A full-scale demonstrator based on the McDonnell Douglas/Boeing MD-90 was announced on January 18, 2023, with NASA funding $425 million over seven years while Boeing and its partners will invest the remainder of the agreed funding, estimated at about $725 million. Separately, Boeing had already internally invested $110 million in sustainable aviation research. Combined with better propulsion and materials, efficiency is targeted at 30% better than current Boeing 737 MAX and Airbus A320neo. Using a shortened MD-90 airframe and CFM International RISE engines, the demonstrator is scheduled to fly in 2028, providing the basis for a possible family of 130-to-210-seat aircraft. The full-scale Sustainable Flight Demonstrator (SFD) is designated "X-66A". In August 2023, the MD-90 airframe was ferried to Palmdale Regional Airport for complete rebuild into the X-66.

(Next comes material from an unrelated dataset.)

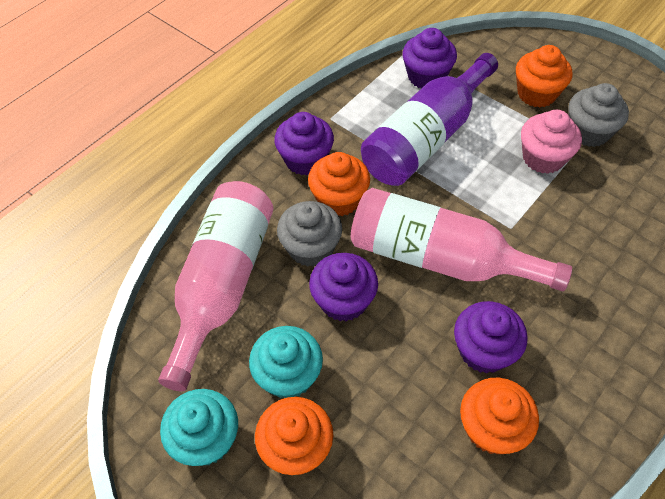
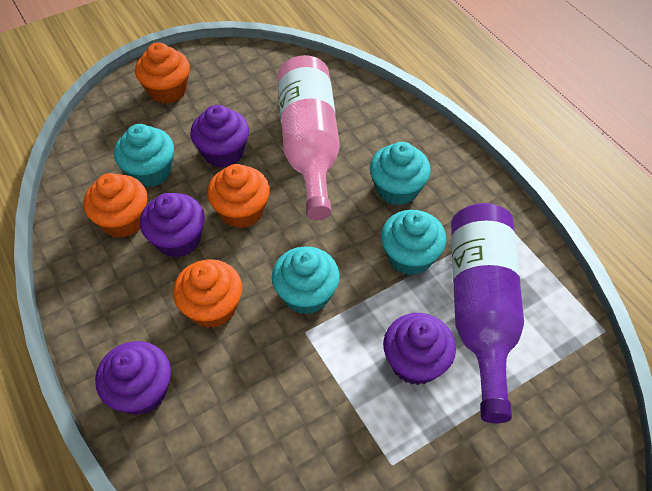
grey cupcake: 2 -> 0
pink bottle: 2 -> 1
pink cupcake: 1 -> 0
turquoise cupcake: 2 -> 4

In June 2024, Boeing and Pratt & Whitney announced that a dedicated derivative of the geared turbofan (GTF) engine PW1500G/1900G series, named PW102XG, will be installed. This selection was made due to weight concerns regarding the previously anticipated application of a PW1100G derivative.

On April 24, 2025, Boeing announced that they have indefinitely paused the X-66 program, but will continue sustainable thin-wing research.